Mozilla has a code name for each of the major Firefox builds usually named after national parks. Firefox 3.6 was Namoroka (National Park in Madagascar) while Firefox 4.0 is Tumucumaque (National Park in Brazil). Starting with Firefox 4, each release is going to have its own animal code name. Keeping with the Amazon theme, the next main update for Firefox 4 is going to be Macaw. You could say this would be Firefox 4.0.1, but Mozilla rather you not. They are trying to get away from the numbering as any time there is a security update (aka Firedrill release) this messes up the numbering and causes major headaches.
Suppose a major exploit in Firefox 4 is discovered over the weekend. Mozilla gets a patch out the following Monday. Under the traditional naming system, this would become Firefox 4.0.1 and everything else that was targeted for 4.0.1 would be moved to 4.0.2. This causes a lot of issues with developers and makes a mess over at Bugzilla.
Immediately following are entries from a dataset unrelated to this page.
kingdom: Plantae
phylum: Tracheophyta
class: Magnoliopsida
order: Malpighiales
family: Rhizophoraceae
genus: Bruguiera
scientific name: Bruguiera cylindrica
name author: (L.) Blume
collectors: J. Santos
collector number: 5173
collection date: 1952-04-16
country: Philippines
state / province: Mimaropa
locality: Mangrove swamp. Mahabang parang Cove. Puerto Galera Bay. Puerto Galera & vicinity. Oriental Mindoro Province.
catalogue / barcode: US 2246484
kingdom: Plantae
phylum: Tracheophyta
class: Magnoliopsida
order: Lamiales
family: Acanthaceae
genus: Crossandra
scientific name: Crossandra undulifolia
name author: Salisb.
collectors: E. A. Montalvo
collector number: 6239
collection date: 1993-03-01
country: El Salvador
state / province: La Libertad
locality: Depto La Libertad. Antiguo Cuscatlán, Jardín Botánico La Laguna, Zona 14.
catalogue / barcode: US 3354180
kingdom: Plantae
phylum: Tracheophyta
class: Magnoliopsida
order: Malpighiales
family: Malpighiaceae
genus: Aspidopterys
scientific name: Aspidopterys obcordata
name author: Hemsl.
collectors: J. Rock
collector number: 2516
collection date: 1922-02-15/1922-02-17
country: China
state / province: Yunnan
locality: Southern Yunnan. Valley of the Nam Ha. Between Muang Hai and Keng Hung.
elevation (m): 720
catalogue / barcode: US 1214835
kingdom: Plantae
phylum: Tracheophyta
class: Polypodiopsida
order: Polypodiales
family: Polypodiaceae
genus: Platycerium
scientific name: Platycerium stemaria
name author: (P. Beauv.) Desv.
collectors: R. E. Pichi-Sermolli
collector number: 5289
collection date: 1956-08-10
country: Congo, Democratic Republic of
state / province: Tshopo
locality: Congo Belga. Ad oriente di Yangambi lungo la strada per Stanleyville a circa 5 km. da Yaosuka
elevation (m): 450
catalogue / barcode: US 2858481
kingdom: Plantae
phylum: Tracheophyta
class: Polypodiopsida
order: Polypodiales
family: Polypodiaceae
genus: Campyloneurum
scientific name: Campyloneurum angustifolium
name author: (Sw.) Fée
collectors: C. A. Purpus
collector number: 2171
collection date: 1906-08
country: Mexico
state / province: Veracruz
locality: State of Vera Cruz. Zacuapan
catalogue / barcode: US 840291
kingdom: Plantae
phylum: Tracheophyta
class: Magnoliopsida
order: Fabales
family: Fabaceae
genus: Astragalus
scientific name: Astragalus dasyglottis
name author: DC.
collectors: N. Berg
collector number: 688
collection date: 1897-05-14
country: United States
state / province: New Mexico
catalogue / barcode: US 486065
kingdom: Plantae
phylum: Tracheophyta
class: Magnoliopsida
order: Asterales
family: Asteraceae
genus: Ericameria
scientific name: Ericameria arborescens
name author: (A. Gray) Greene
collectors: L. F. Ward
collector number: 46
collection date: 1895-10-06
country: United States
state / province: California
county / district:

Under the new naming system, the patch would be called Anteater (yes, that is the planned name if there would need to be a security patch). The next planned update would still be Macaw and would still be released as scheduled (currently April 26th).
Under the new naming system security updates will be named after an animal being with the letters A-L. Subsequently planned releases will be named after an animal beginning with the letters M-Z.